RICHES Detailed Principles
Interweaving Retrieval and Generation:
RICHES retrieves documents by directly decoding document content or related natural language retrieval keys that point to the documents that generated them. This approach allows text generation and retrieval to be interwoven in a single decoding process, avoiding the use of separate retrievers and generators.
Retrieval Key Definition:
Retrieval keys are token sequences existing within a predefined finite sequence set K, with each entry associated with one or more documents in the underlying corpus C. Special tokens « and » mark the beginning and end of retrieval keys in the output sequence y.
Probability Model Update:
The standard autoregressive language modeling probability Pθ(y|x) is updated to include retrieval keys by introducing an indicator function 1K(q). This model achieves constrained decoding by zeroing out the continuation probability of disallowed sequences.
Constrained Beam Decoding:
Beam search is used as the decoding strategy, simulating heuristic best-first search. At each time step, the LLM estimates the value of each node (token) and adds it to a fixed-size queue (beam).
Efficient Constraints via FM-Index:
FM-Index (Ferragina and Manzini, 2000) is used to constrain model output during the decoding process, ensuring output sequences exist in the corpus. FM-Index is a compressed suffix array supporting fast substring search operations.

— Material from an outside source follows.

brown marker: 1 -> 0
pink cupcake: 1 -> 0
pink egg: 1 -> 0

def constrain ( input_prefix ) :
# Fetch continuations for prefix
allowed_tokens = fm_index .
get_continuations ( input_prefix )
# Get next token probabilities
logprobs = LLM . logprobs ( input_prefix )
# Disallowed tokens are set to -inf
for i in logprobs :
token = vocab [ i ]
if token not in allowed_tokens :
logprobs [ i ] -= np . inf
return logprobs
Adaptive Beam Size:
An adaptive decoding strategy is introduced, dynamically adjusting beam size based on the different needs of generated constrained and unconstrained sequences. Constrained sequences require exact matching of target retrieval keys, while unconstrained sequences are more flexible.
Indexing Strategies:
RICHES supports various indexing strategies, including document titles, paragraph substrings, sentence substrings, and proposition indexing. The choice of document representation significantly impacts retrieval effectiveness.

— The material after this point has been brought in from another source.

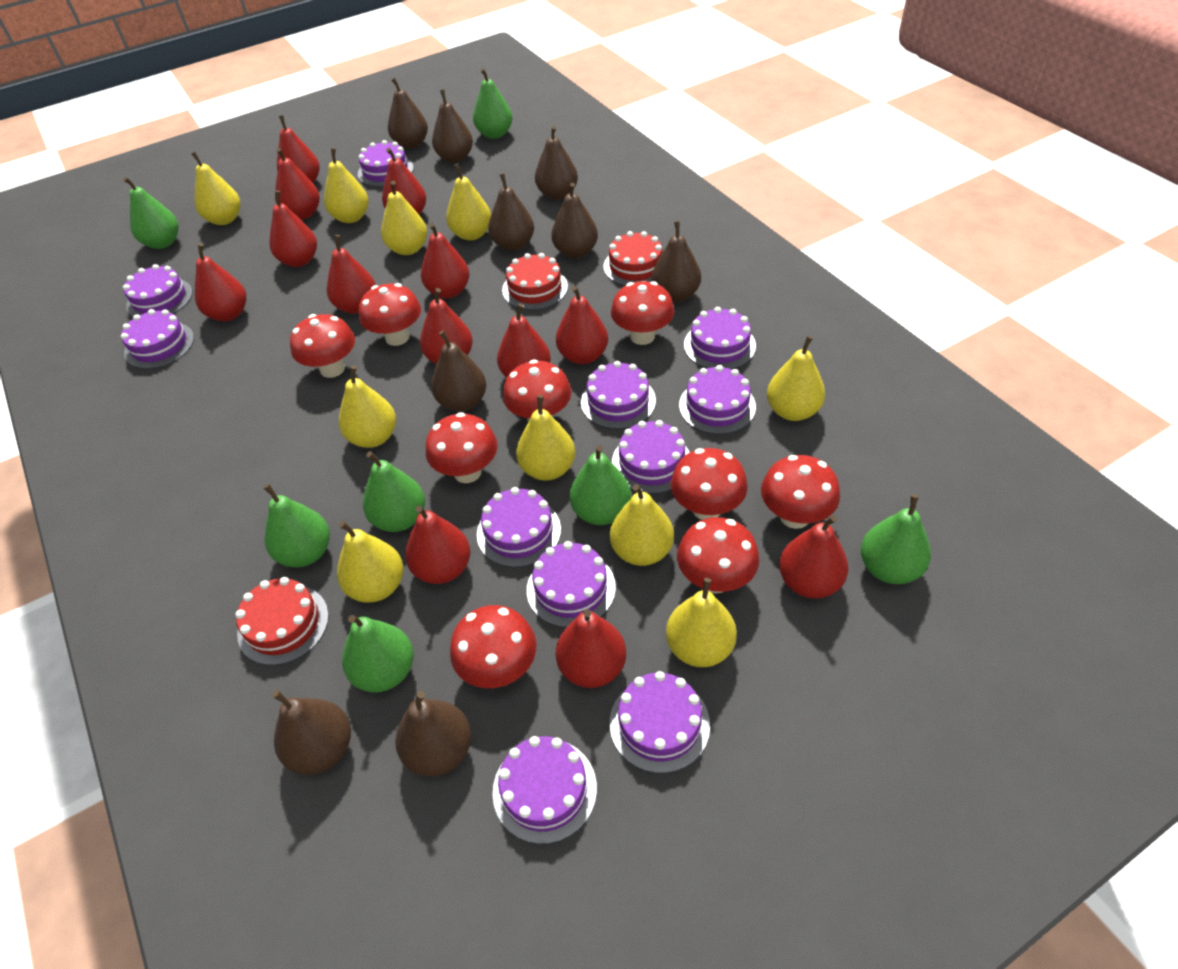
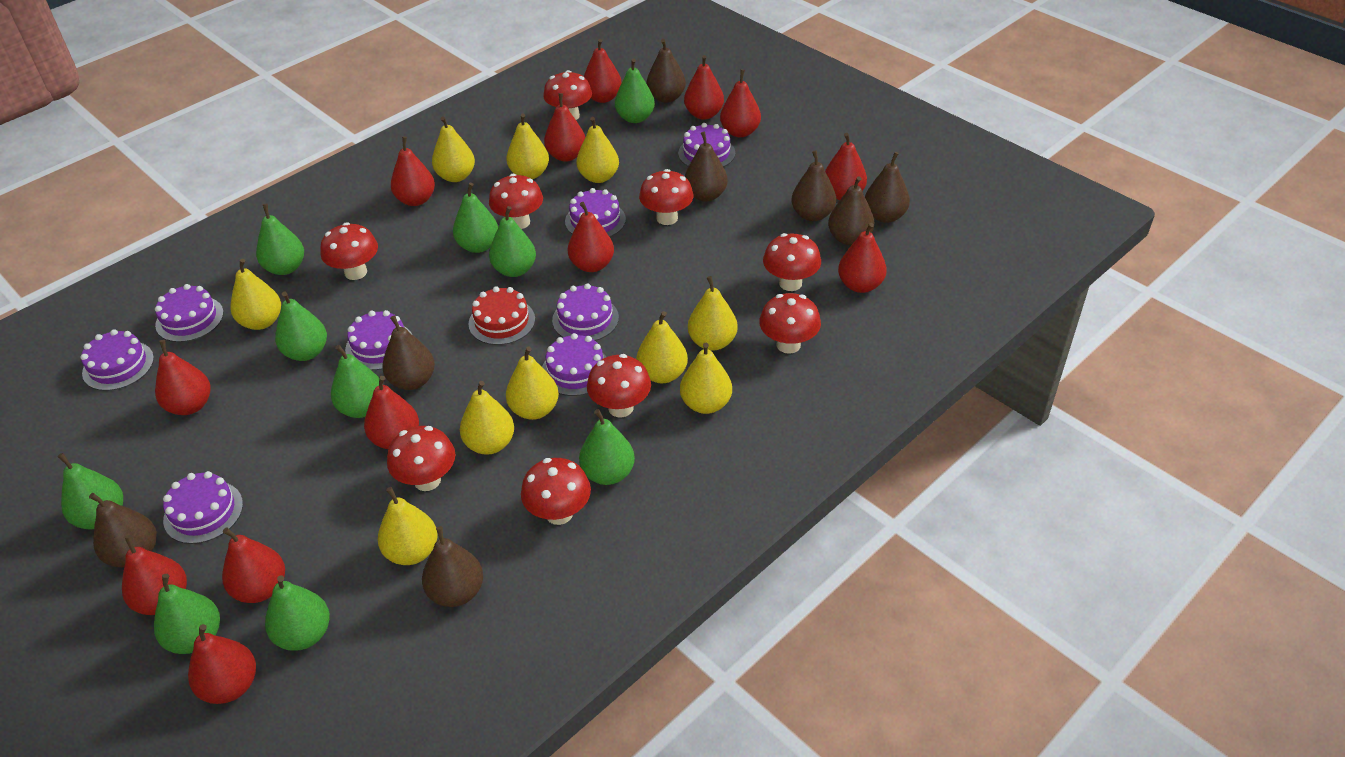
brown pear: 9 -> 8
green pear: 7 -> 10
purple cake: 11 -> 8
red cake: 3 -> 1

Performance and Comparisons
RICHES demonstrates strong performance in open-domain question answering tasks (attribution QA, multi-hop QA, and retrieval-augmented thinking). It particularly excels in multi-hop QA tasks (Hotpot) compared to traditional retrieval-augmented generation methods, achieving more accurate answer generation through a single decoding process.
The appendix includes few-shot prompt templates for multi-hop and single-hop question answering, as well as a template for extracting answers from propositions.
In conclusion, RICHES represents a significant advancement in retrieval-augmented generation, offering a more integrated and efficient approach to combining information retrieval and text generation. Its performance across various tasks demonstrates its potential to enhance the capabilities of large language models in handling complex, knowledge-intensive queries.